● Extract to read:
»»

David intends to come up with a precedent which can be applied across the whole of FIBO. This is the intent of the extra bit on the right of the slide 4. We can then use About files. This slide summarizes one approach that Dean and David talks about off line, for us to discuss.
Pete: you only need the right hand side, then you don't need the deeply nested structure on the left side. David sees this as incremental you could create this, then consider what domain it is associated with, do both, then (aside, would want to see a UK Corporation in the directory tree of Corporations, rather than following along this line and seeing everything about the UK in a separate domain / end of aside) so there are pros and cons to both.
This will be complicated for managing updates. If we got into multiple jurisdictions and multiple regulations it would be hard to maintain. Also don't forget that OWL does not have a concept of directories what we have in FIBO are URI fragments which we call Modules.
Other comments: How do we conceptually define something in one domain, something like a faceted model at an ontology level? How do we manage this?
Answer: preferred way is through annotations. If you create a tree structure for facets, you can do this through annotation properties and even sub annotation. Here we are really talking about a separate referential level, which is why metadata is more appropriate (Rosario). Rosario has examples of something similar that they did in Smart Cities. What they did was use annotations for 2 things: 1. to map to standards so you could get a cut of an ontology relevant to one given standard; (annotations can be both in classes and properties anything not needed for reasoning was left in the annotations). The requirement is to keep these concerns separate so that they don't contaminate each other.
Action: Rosario will provide some slides on how Smart Cities dealt with faceted ontologies.
David: looking at Protege, to show how we dealt with Reg W Affiliate, as an answer to this point. When he turns on namespace prefixes, you see specific modules. These are in a MSDOS Directory hierarchy on David's machine.
These follow the middle part of the Slide 4 structure. Realizes that regulations are probably jurisdictional. So the directory structure was tweaked to match this. So Reg W comes under Control, since the notions of Reg W Affiliate are to do with Control.
Q: Do you need to say is Reg W Affiliate: if this is already under Reg W in the urI? not necessarily the namespace would make it clear that the relationship is specific to the regulation. However, when you view Protege with the namespaces turned off, this would not be very clear. So that is why Reg W was included in the label as well.
Mike notes that isRegWAffiliateOf should not be a direct sub property of isAffiliateOf, since the Reg W relationship includes the giving of financial advice. Mike did an ontology for this, but the Reg W folks did not use it. It has unions of subproperties of the more general concepts like Affiliate and like giving financial advice, and for only the sub set which are themselves financial institutions.
David notes that the relationship isAffiliateOf itself was not one we were able to converge on a single meaning for.

««

● Data:
»»

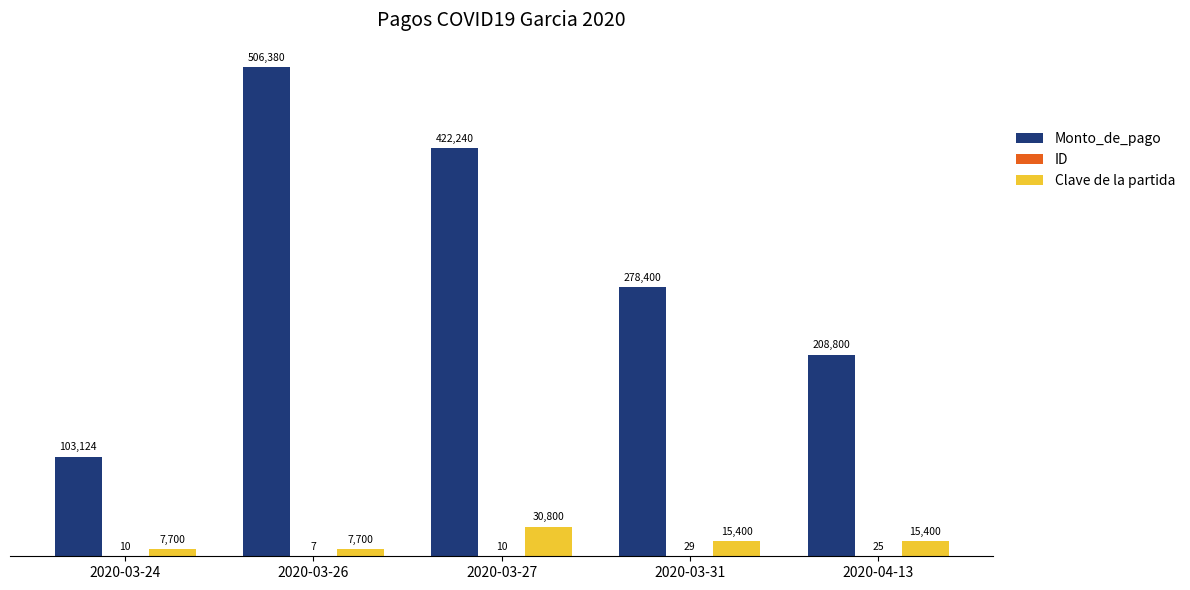

The value of Monto_de_pago at 2020-03-31 is 373548. True or false?

False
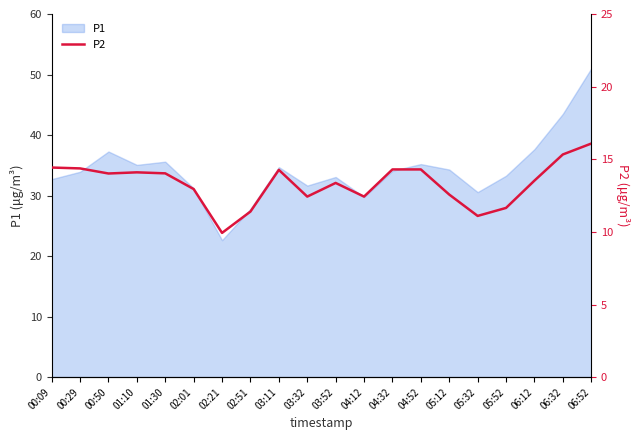

What is the label of the 5th point from the right?

05:32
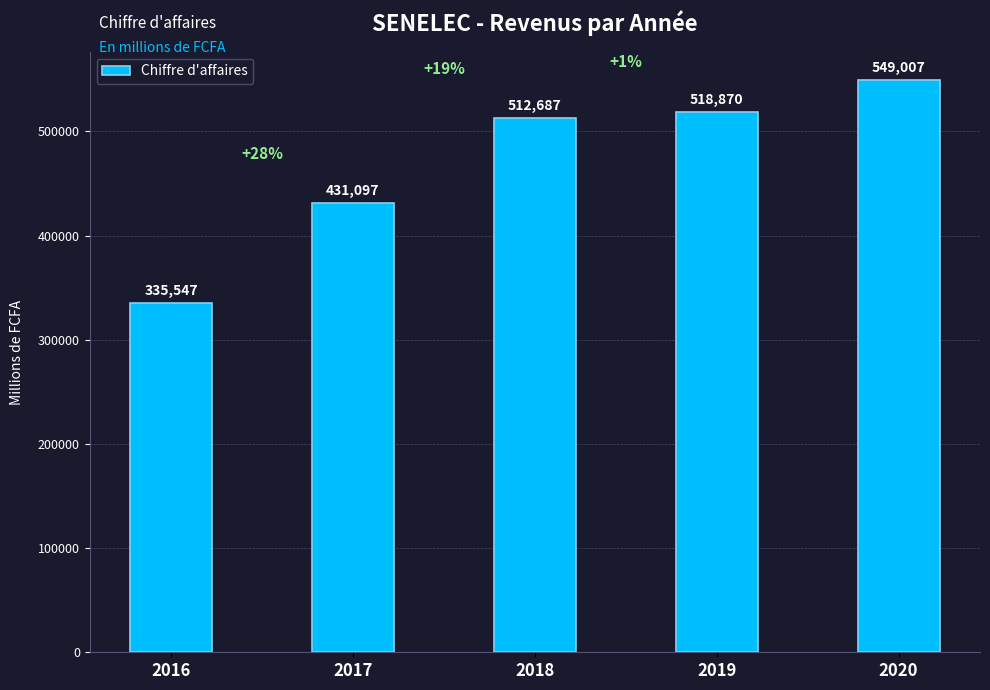

Does the chart contain any negative values?

No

««

● Brief A:
Retype the stretch of the FIBO meeting notes from "This will be" through "we manage this?".
● Brief B:
Echo every one of the rows that come after the FIBO meeting notes, leaving out the pictures.

● Answer area A:
This will be complicated for managing updates. If we got into multiple jurisdictions and multiple regulations it would be hard to maintain. Also don't forget that OWL does not have a concept of directories what we have in FIBO are URI fragments which we call Modules.
Other comments: How do we conceptually define something in one domain, something like a faceted model at an ontology level? How do we manage this?

● Answer area B:
The value of Monto_de_pago at 2020-03-31 is 373548. True or false?

False

What is the label of the 5th point from the right?

05:32

Does the chart contain any negative values?

No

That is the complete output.